Vessel of Hatred will not be the end of the live service’s support, with seasons continuing on after it launches next year. That seems quite overwhelming, but Fergusson offered insight into how the team is structured into “swim lanes” to accommodate this live service development. There are currently teams to handle day-to-day balancing, odd-numbered seasons, even-numbered seasons, Vessel of Hatred, and the development of Diablo IV’s second expansion.
“You can’t build it serially, you have to build it in parallel,” Fergusson says. “The trick for us is having the right pipelines and processes, but also the right team size so that it’s sustainable, that people aren’t burning the candle on both ends, that we’re able to keep all these workstreams going without having to push too hard. That’s been exciting as we’re settling into that. That’s been the transition of going from launching Diablo 4 into the live services: really being able to fill those five workstreams and being able to make that sustainable.”
Sustainability and safety in the workplace have been big issues for Blizzard. Diablo 4’s original game director was fired in 2021 following reports of workplace harassment at Blizzard, and the company is still dealing with problems like a controversial return-to-office policy. While that’s all happened at Blizzard, the Diablo team grew a bit as Vicarious Visions was integrated into the company as Blizzard Albany. That decision was controversial following Vicarious Visions’ excellent work on Diablo 2: Ressurected and Tony Hawk’s Pro Skater 1+2. Wilson, who is from Blizzard Albany, went into more detail on how the integration has gone on Blizzard Albany’s side of things.

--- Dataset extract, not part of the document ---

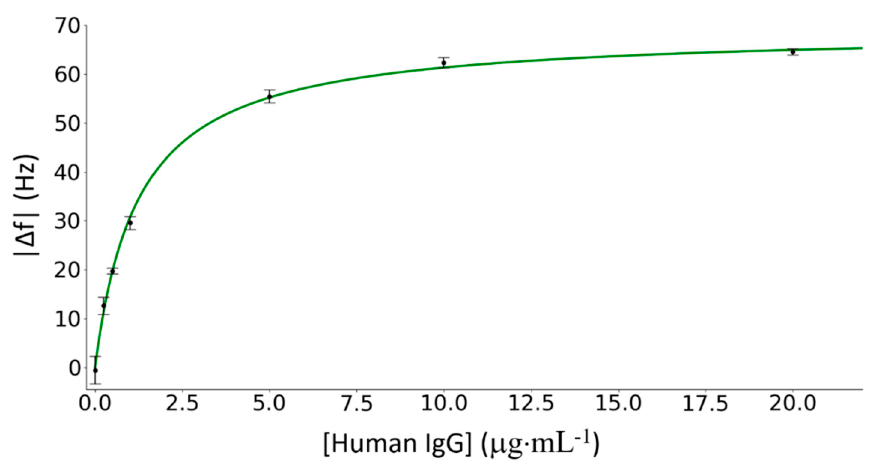
Figure 6. Dose–response curve, i.e., resonance frequency shifts 𝛥𝑓 versus human IGg concentrations. Experimental data are fitted by Langmuir isotherm curve (Equation (5)). The range of tested concentrations varies from the zero concentration to 20 μ g ∙ mL − 1 . Each concentration has been tested using different ribbons.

“We’re fully integrated; the team is supporting every facet of Diablo 4. All the different swim lanes Rod mentioned, there are people in Albany supporting that. It’s not restricted to only doing one part of it,” Wilson says. “The Albany team helped do a lot of work on [Diablo 2: Resurrected], and that really helped us develop and get our feet under us for being a part of the Diablo team. It’s a fully integrated, cross-coast team.”
One of the things we want to be able to do is hear the feedback on this expansion to help inform expansion two.
With so many teams working on so much Diablo 4 content in parallel, there will likely be few gaps in its live service support for the foreseeable future outside of the intentional lulls Fergusson alluded to. Vessel of Hatred seems like it will arrive almost a year-and-a-half after the launch of Diablo 4, and because Blizzard is already working on the second expansion, I asked if there’ll be just as long of a gap between the first and second expansion.
Fergusson was clear that the timing of that second expansion is yet to be decided and, as Blizzard has with other aspects of Diablo 4’s post-launch support, it will be very reactive to player feedback.
“I like to say there’s a lot that can happen in game development. And so the notion of trying to call your shots too early, what is it, ‘the best-laid plans of mice and men?’ Because we’re developing in parallel, we have to get going, but the idea of what exactly that release cadence is going to be, that’s TBD. Expansion one is coming late next year, and then we’ll see. The other part of it is we’re continually getting feedback, right? And one of the things we want to be able to do is hear the feedback on this expansion to help inform expansion two. We don’t want to be so close together, so tight, that we’re unable to react to the feedback, so that’s another thing to take into account.”
Disclosure: Blizzard Entertainment paid for accommodations so that Digital Trends could attend BlizzCon 2023.